Based on 2018-19 figures, the average Pell Grant does not cover the average cost of in-state tuition and required fees in any state, though it's very close to covering the cost of tuition and fees in Florida and Wyoming. For maximum grant recipients, the amount only covers the average cost of tuition and fees at public four-year schools in Florida, Wyoming, and Nevada.
While doubling the average amount for Pell Grant recipients would cover the cost of tuition and fees to attend public four-year schools in 35 states, it leaves a large gap in how far that coverage would stretch, ranging from as much as 237% in Florida down to only 63% in Vermont.
The doubled maximum award would cover tuition and fees in more states, allowing recipients of the maximum grant to attend four-year public institutions tuition-free in 39 states and have at least 90% of average tuition and fees covered in six other states.

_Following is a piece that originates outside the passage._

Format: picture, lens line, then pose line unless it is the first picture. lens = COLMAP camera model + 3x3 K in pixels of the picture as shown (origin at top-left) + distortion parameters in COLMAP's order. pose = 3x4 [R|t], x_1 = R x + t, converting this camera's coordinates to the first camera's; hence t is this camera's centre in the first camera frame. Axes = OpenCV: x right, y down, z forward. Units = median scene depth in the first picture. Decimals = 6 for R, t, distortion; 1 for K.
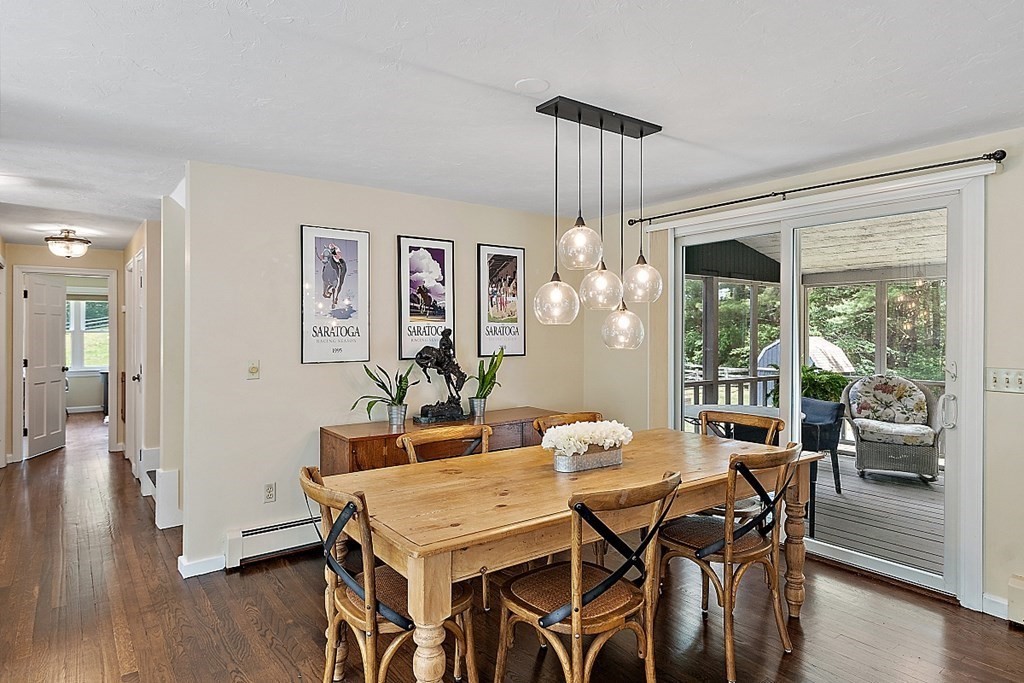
lens RADIAL K [[580.7, 0, 508.7], [0, 580.7, 336.1], [0, 0, 1]] dist [0.005707, 0.000408]
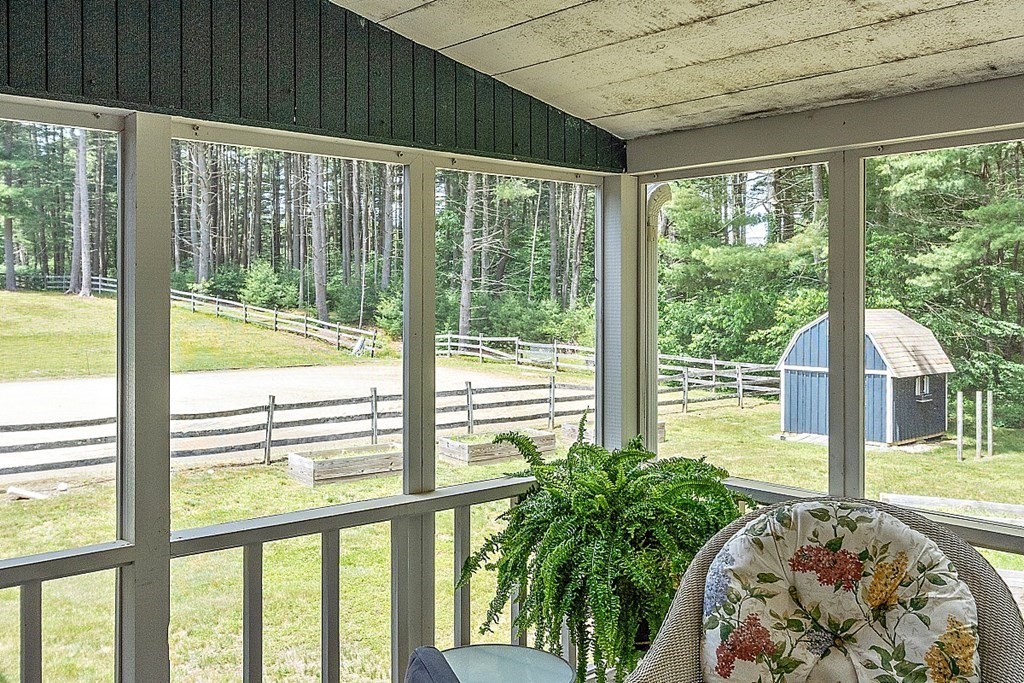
lens RADIAL K [[964.8, 0, 505.5], [0, 964.8, 305.1], [0, 0, 1]] dist [0.035033, 0.000000]
pose [[0.996138, -0.000554, 0.087796, 0.086306], [0.000570, 1.000000, -0.000166, -0.004293], [-0.087796, 0.000215, 0.996138, 0.108949]]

Often, proposals for free college or doubling the Pell Grant are presented as mutually exclusive, but the report argues increasing the grant “can work in conjunction with other key affordability policies to target the barriers to retention and attainment posed by a student’s total cost of attendance.”
“Doubling Pell offers a smart, effective, and politically popular way to better support students with the greatest financial need — and it makes a significant down payment toward future conversations around free college,” the report concludes.
Publication Date: 5/19/2021
Daina A | 5/20/2021 2:52:04 PM
Doubling the Pell Grant has nothing to do with Infrastructure. This President and his Administration apparently have no idea how economics works. The first rule of Economics is that nothing FREE.
Kyle R | 5/19/2021 10:58:11 AM
From what I understand, students who attend a proprietary school will not receive an increase in Pell. Way to treat those students like 2nd class citizens Joe.
James C | 5/19/2021 10:7:04 AM
Some states base their state grant/scholarship eligibility formula on how much Pell grant a student is receiving, so more in Pell equals less in state grant eligibility for a lower income student.
James T | 5/19/2021 9:7:33 AM
Doubling Pell, that the great. Does anyone think that colleges will raise their tuition/fees/room and board cost for the students.
In the past any increase in federal financial aid has been offset with an increase in what colleges charge the students. I have already been told that doubling PELL is great and then the colleges can raise their prices as colleges have been operating so lien for so long. Does doubling Pell come with a caveat that colleges can't raise their prices? If not what is the point? I see doubling PELL as a win for the students as long as their is something in place to prevent the colleges from raising their prices, raising the price to go to college defeats the purpose of doubling PELL.